Further, we may lay stress on the interesting consideration that by means of the whole
defensive mechanism thus set in action a projection outward of the instinctual
danger has been achieved. The ego behaves as if the danger of a development of
anxiety threatened it not from the direction of an instinctual impulse but
from the direction of a perception, and it is thus enabled to react against this
external danger with the attempts at flight represented by phobic avoidances. In
this process repression is successful in one particular: the release of
anxiety can to some extent be dammed up, but only at a heavy sacrifice of personal
freedom. Attempts at flight from the demands of instinct are, however, in general
useless, and, in spite of everything, the result of phobic flight remains
unsatisfactory.
A great deal of what we have found in anxiety hysteria also holds good for
the other two neuroses, so that we can confine our discussion to their points of
difference and to the part played by anticathexis. In conversion hysteria the
instinctual cathexis of the repressed idea is changed into the innervation of
the symptom. How far and in what circumstances the unconscious idea is drained
empty by this discharge into innervation, so that it can relinquish its pressure
upon the system Cs. - these and similar questions had better be reserved for a special
investigation of hysteria.
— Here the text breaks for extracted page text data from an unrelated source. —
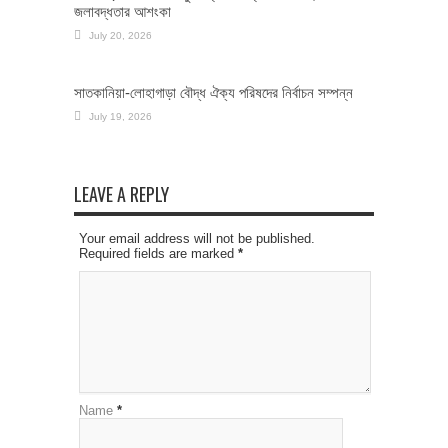
জলাবদ্ধতার আশংকা
July 20, 2026
সাতকানিয়া-লোহাগাড়া বৌদ্ধ ঐক্য পরিষদের নির্বাচন সম্পন্ন
July 19, 2026
LEAVE A REPLY
Your email address will not be published.
Required fields are marked
*
Name
*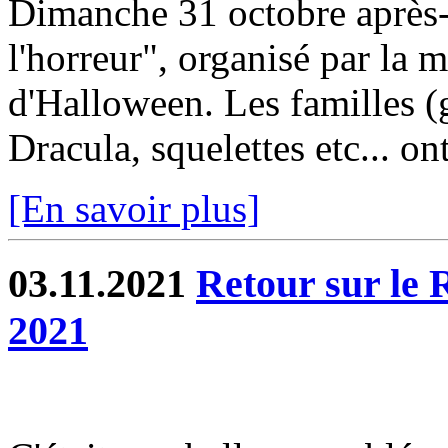
Dimanche 31 octobre après-m
l'horreur", organisé par la 
d'Halloween. Les familles (g
Dracula, squelettes etc... ont
[En savoir plus]
03.11.2021
Retour sur le 
2021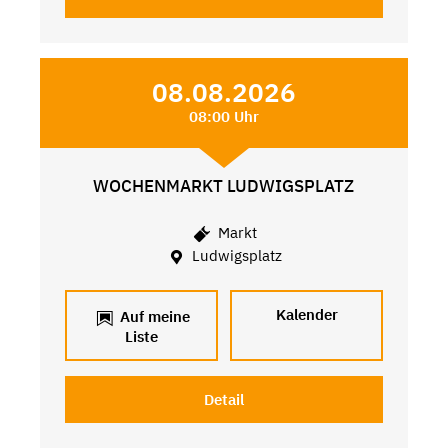
08.08.2026
08:00 Uhr
WOCHENMARKT LUDWIGSPLATZ
Markt
Ludwigsplatz
Kalender
Auf meine
Liste
Detail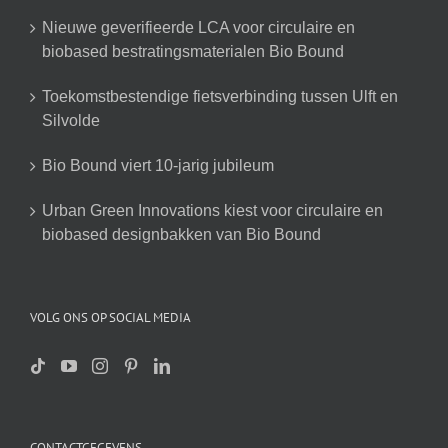
Nieuwe geverifieerde LCA voor circulaire en
biobased bestratingsmaterialen Bio Bound
Toekomstbestendige fietsverbinding tussen Ulft en
Silvolde
Bio Bound viert 10-jarig jubileum
Urban Green Innovations kiest voor circulaire en
biobased designbakken van Bio Bound
VOLG ONS OP SOCIAL MEDIA
CONTACTGEGEVENS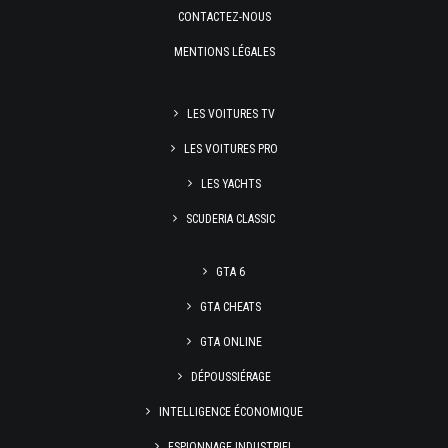
CONTACTEZ-NOUS
MENTIONS LÉGALES
LES VOITURES TV
LES VOITURES PRO
LES YACHTS
SCUDERIA CLASSIC
GTA 6
GTA CHEATS
GTA ONLINE
DÉPOUSSIÉRAGE
INTELLIGENCE ÉCONOMIQUE
ESPIONNAGE INDUSTRIEL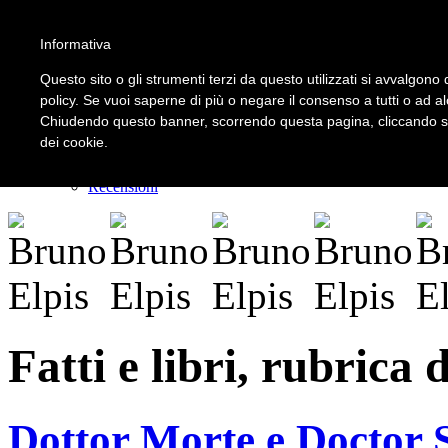
Informativa
LOGIN | REGISTER
Questo sito o gli strumenti terzi da questo utilizzati si avvalgono d
policy. Se vuoi saperne di più o negare il consenso a tutti o ad a
Chiudendo questo banner, scorrendo questa pagina, cliccando su 
Home
dei cookie.
Il carnevale dei delitti
Il mistero dei massi avelli
Recensioni
Fatti e libri, rubrica
Dottor Morte e Doctor 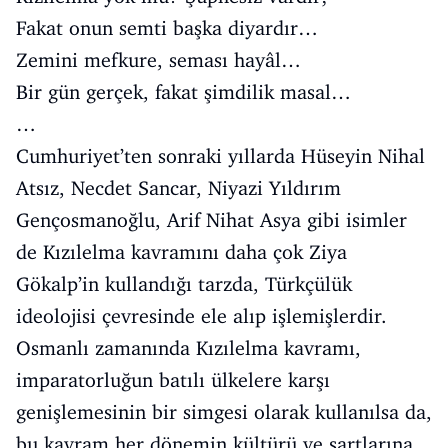
Fakat onun semti başka diyardır…
Zemini mefkure, seması hayâl…
Bir gün gerçek, fakat şimdilik masal…
…
Cumhuriyet’ten sonraki yıllarda Hüseyin Nihal
Atsız, Necdet Sancar, Niyazi Yıldırım
Gençosmanoğlu, Arif Nihat Asya gibi isimler
de Kızılelma kavramını daha çok Ziya
Gökalp’in kullandığı tarzda, Türkçülük
ideolojisi çevresinde ele alıp işlemişlerdir.
Osmanlı zamanında Kızılelma kavramı,
imparatorluğun batılı ülkelere karşı
genişlemesinin bir simgesi olarak kullanılsa da,
bu kavram her dönemin kültürü ve şartlarına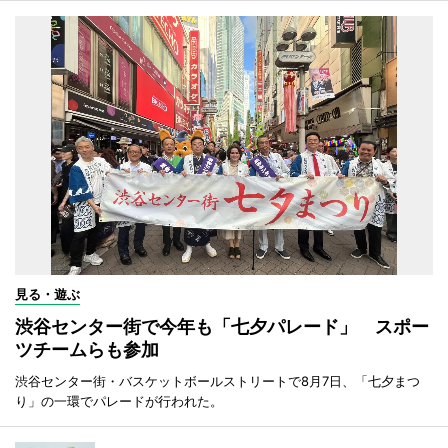
見る・遊ぶ
渋谷センター街で今年も「七夕パレード」 スポー
ツチームらも参加
渋谷センター街・バスケットボールストリートで8月7日、「七夕まつ
り」の一環でパレードが行われた。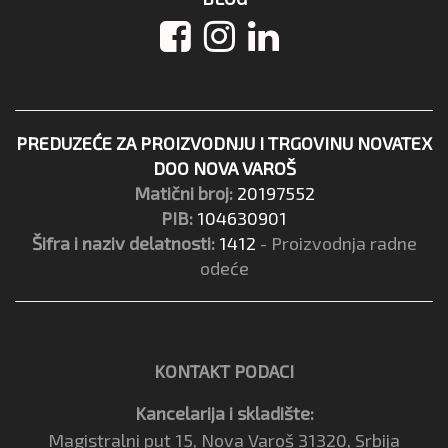
PREDUZEĆE ZA PROIZVODNJU I TRGOVINU NOVATEX
DOO NOVA VAROŠ
Matični broj:
20197552
PIB:
104630901
Šifra i naziv delatnosti:
1412
- Proizvodnja radne
odeće
KONTAKT PODACI
Kancelarija i skladište:
Magistralni put 15, Nova Varoš 31320, Srbija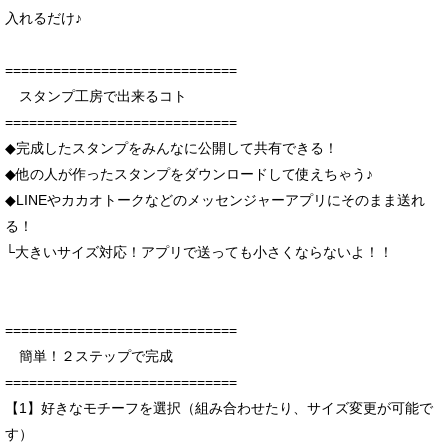
入れるだけ♪
=============================
スタンプ工房で出来るコト
=============================
◆完成したスタンプをみんなに公開して共有できる！
◆他の人が作ったスタンプをダウンロードして使えちゃう♪
◆LINEやカカオトークなどのメッセンジャーアプリにそのまま送れ
る！
└大きいサイズ対応！アプリで送っても小さくならないよ！！
=============================
簡単！２ステップで完成
=============================
【1】好きなモチーフを選択（組み合わせたり、サイズ変更が可能で
す）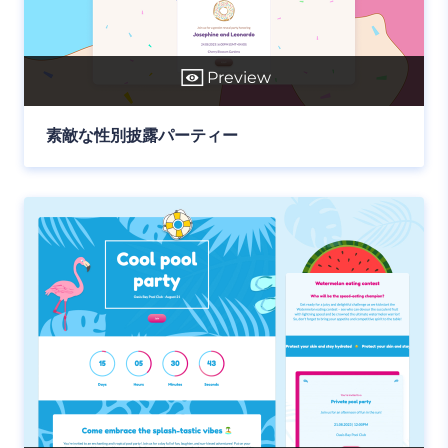
Preview
素敵な性別披露パーティー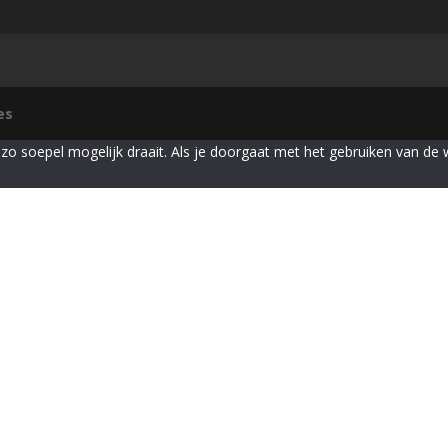
es
zo soepel mogelijk draait. Als je doorgaat met het gebruiken van de 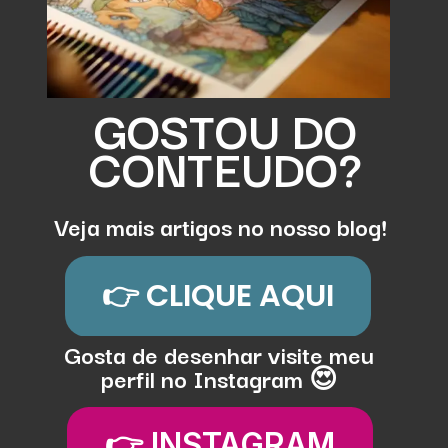
GOSTOU DO
CONTEUDO?
Veja mais artigos no nosso blog!
👉 CLIQUE AQUI
Gosta de desenhar visite meu
perfil no Instagram 😍
👉 INSTAGRAM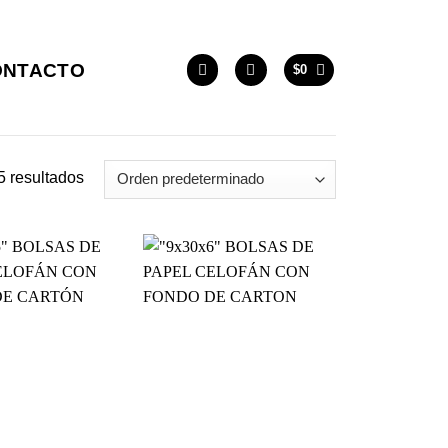
ONTACTO
$
0
5 resultados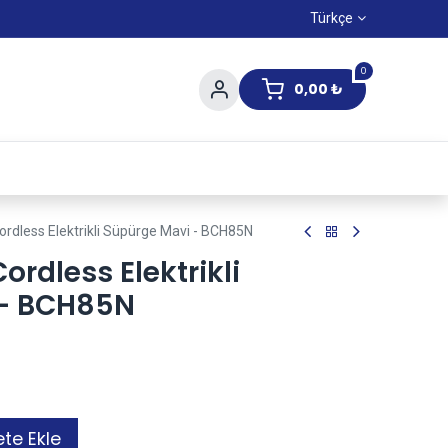
Türkçe
0
0,00
₺
Yaz Kampanıyası
ordless Elektrikli Süpürge Mavi - BCH85N
ordless Elektrikli
 - BCH85N
te Ekle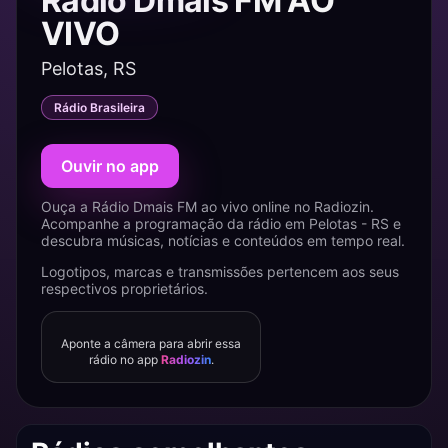
Rádio Dmais FM AO
VIVO
Pelotas, RS
Rádio Brasileira
Ouvir no app
Ouça a Rádio Dmais FM ao vivo online no Radiozin.
Acompanhe a programação da rádio em Pelotas - RS e
descubra músicas, notícias e conteúdos em tempo real.
Logotipos, marcas e transmissões pertencem aos seus
respectivos proprietários.
Aponte a câmera para abrir essa
rádio no app
Radiozin
.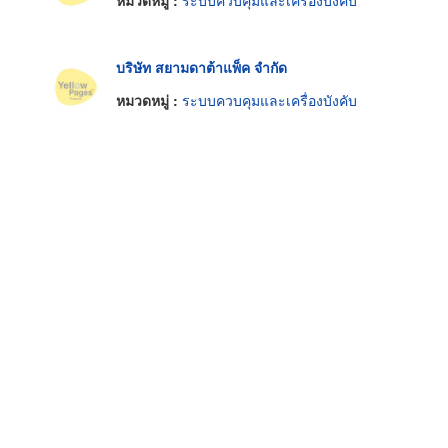
หมวดหมู่ :
ระบบควบคุมและเครื่องบังคับ
บริษัท สยามดาต้าแพ็ค จำกัด
หมวดหมู่ :
ระบบควบคุมและเครื่องบังคับ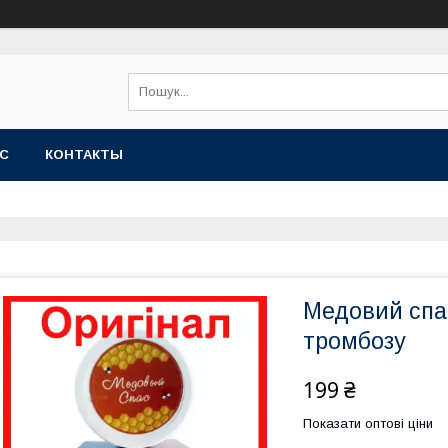
АС
КОНТАКТЫ
Медовий спас
тромбозу
199 ₴
Показати оптові ціни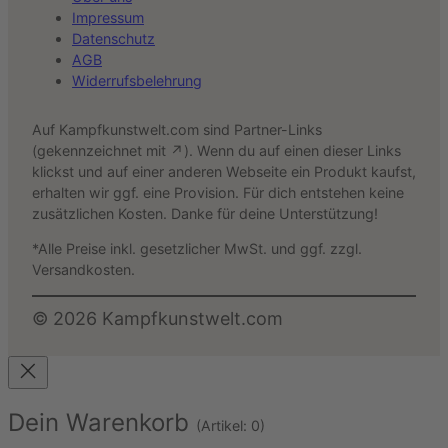
Impressum
Datenschutz
AGB
Widerrufsbelehrung
Auf Kampfkunstwelt.com sind Partner-Links
(gekennzeichnet mit ↗). Wenn du auf einen dieser Links
klickst und auf einer anderen Webseite ein Produkt kaufst,
erhalten wir ggf. eine Provision. Für dich entstehen keine
zusätzlichen Kosten. Danke für deine Unterstützung!
*Alle Preise inkl. gesetzlicher MwSt. und ggf. zzgl.
Versandkosten.
©
2026
Kampfkunstwelt.com
Dein Warenkorb
(Artikel: 0)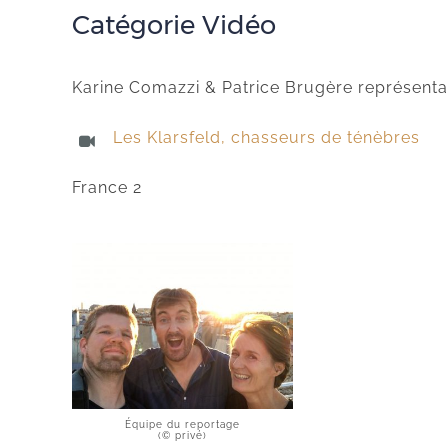
Catégorie Vidéo
Karine Comazzi & Patrice Brugère représenta
Les Klarsfeld, chasseurs de ténèbres
France 2
Équipe du reportage
(© privé)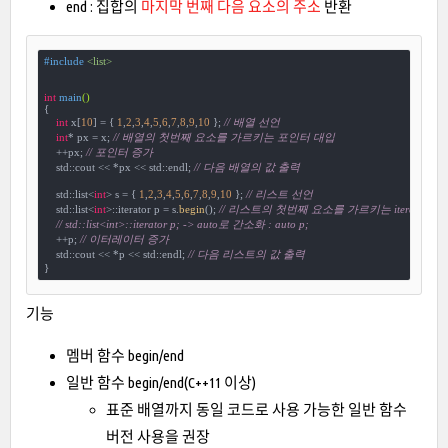
end : 집합의
마지막 번째 다음 요소의 주소
반환
#
include
<list>
int
main
()
{

int
 x[
10
] = { 
1
,
2
,
3
,
4
,
5
,
6
,
7
,
8
,
9
,
10
 }; 
// 배열 선언
int
* px = x; 
// 배열의 첫번째 요소를 가르키는 포인터 대입
    ++px; 
// 포인터 증가
    std::cout << *px << std::endl; 
// 다음 배열의 값 출력
    std::list<
int
> s = { 
1
,
2
,
3
,
4
,
5
,
6
,
7
,
8
,
9
,
10
 }; 
// 리스트 선언
    std::list<
int
>::iterator p = s.
begin
(); 
// 리스트의 첫번째 요소를 가르키는 iterator 대
// std::list<int>::iterator p; -> auto로 간소화 : auto p;
    ++p; 
// 이터레이터 증가
    std::cout << *p << std::endl; 
// 다음 리스트의 값 출력
}
기능
멤버 함수 begin/end
일반 함수 begin/end(C++11 이상)
표준 배열까지 동일 코드로 사용 가능한 일반 함수
버전 사용을 권장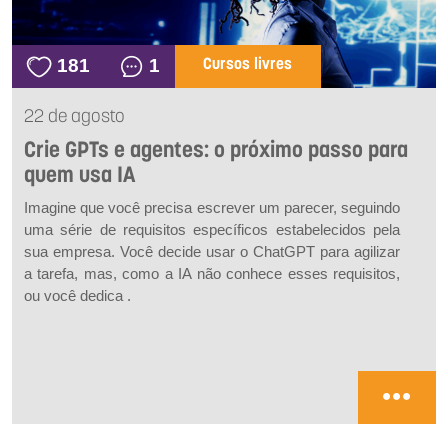
181
1
Cursos livres
22 de agosto
Crie GPTs e agentes: o próximo passo para
quem usa IA
Imagine que você precisa escrever um parecer, seguindo
uma série de requisitos específicos estabelecidos pela
sua empresa. Você decide usar o ChatGPT para agilizar
a tarefa, mas, como a IA não conhece esses requisitos,
ou você dedica .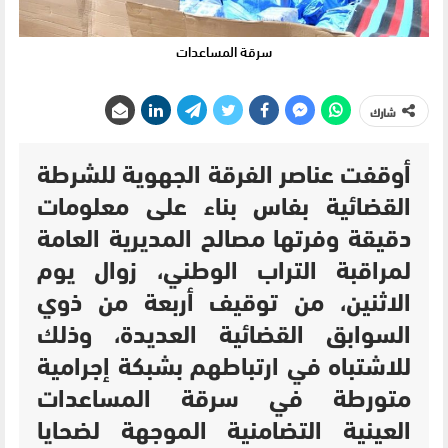
سرقة المساعدات
شارك
أوقفت عناصر الفرقة الجهوية للشرطة
القضائية بفاس بناء على معلومات
دقيقة وفرتها مصالح المديرية العامة
لمراقبة التراب الوطني، زوال يوم
الاثنين، من توقيف أربعة من ذوي
السوابق القضائية العديدة، وذلك
للاشتباه في ارتباطهم بشبكة إجرامية
متورطة في سرقة المساعدات
العينية التضامنية الموجهة لضحايا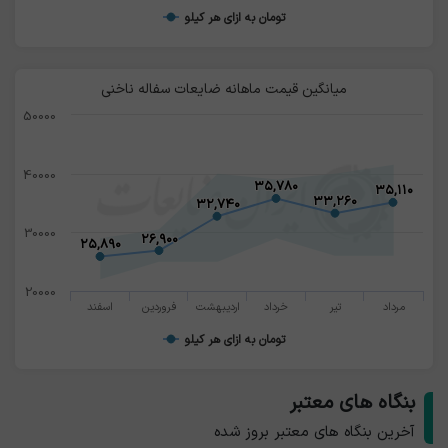
تومان به ازای هر کیلو
میانگین قیمت ماهانه ضایعات سفاله ناخنی
50000
40000
۳۵,۷۸۰
۳۵,۷۸۰
۳۵,۱۱۰
۳۵,۱۱۰
۳۳,۲۶۰
۳۳,۲۶۰
۳۲,۷۴۰
۳۲,۷۴۰
30000
۲۶,۹۰۰
۲۶,۹۰۰
۲۵,۸۹۰
۲۵,۸۹۰
20000
مرداد
تیر
خرداد
اردیبهشت
فروردین
اسفند
تومان به ازای هر کیلو
بنگاه های معتبر
آخرین بنگاه های معتبر بروز شده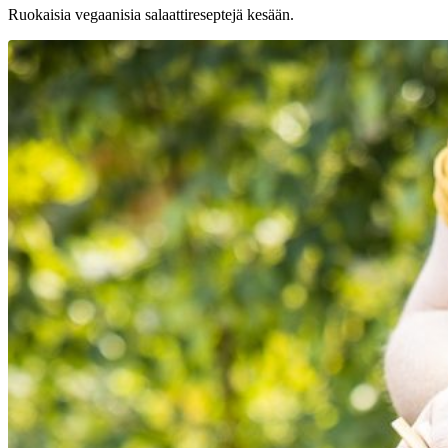
Ruokaisia vegaanisia salaattireseptejä kesään.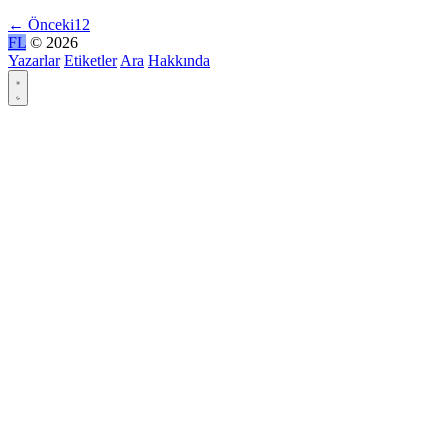
←
Önceki
1
2
FL
© 2026
Yazarlar
Etiketler
Ara
Hakkında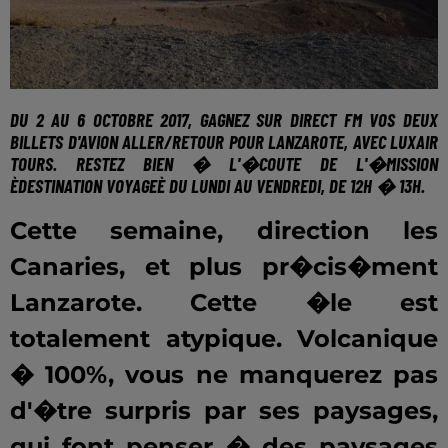
DU 2 AU 6 OCTOBRE 2017
, GAGNEZ SUR DIRECT FM VOS DEUX
BILLETS D'AVION ALLER/RETOUR POUR LANZAROTE, AVEC LUXAIR
TOURS. RESTEZ BIEN � L'�COUTE DE L'�MISSION
ÈDESTINATION VOYAGEÈ DU
LUNDI AU VENDREDI, DE 12H � 13H.
Cette semaine, direction les
Canaries, et plus pr�cis�ment
Lanzarote. Cette �le est
totalement atypique. Volcanique
� 100%, vous ne manquerez pas
d'�tre surpris par ses paysages,
qui font penser � des paysages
In conversion hysteria the part played by the anticathexis
proceeding from the system Cs. (Pcs.) is clear and becomes manifest in the formation of the symptom. It is the
anticathexis that decides upon what portion of the instinctual representative the
whole cathexis of the latter is able to be concentrated. The portion thus
selected to be a symptom fulfils the condition of expressing the wishful aim of the
instinctual impulse no less than the defensive or punitive efforts of the
system Cs.; thus it becomes hypercathected, and it is maintained from both directions
like the substitutive idea in anxiety hysteria. From this circumstance we may
conclude without hesitation that the amount of energy expended by the system Cs. on repression need not be so great as the cathectic energy of the symptom;
for the strength of the repression is measured by the amount of anticathexis
expended, whereas the symptom is supported not only by this anticathexis but also
by the instinctual cathexis from the system Ucs. which is condensed in the symptom.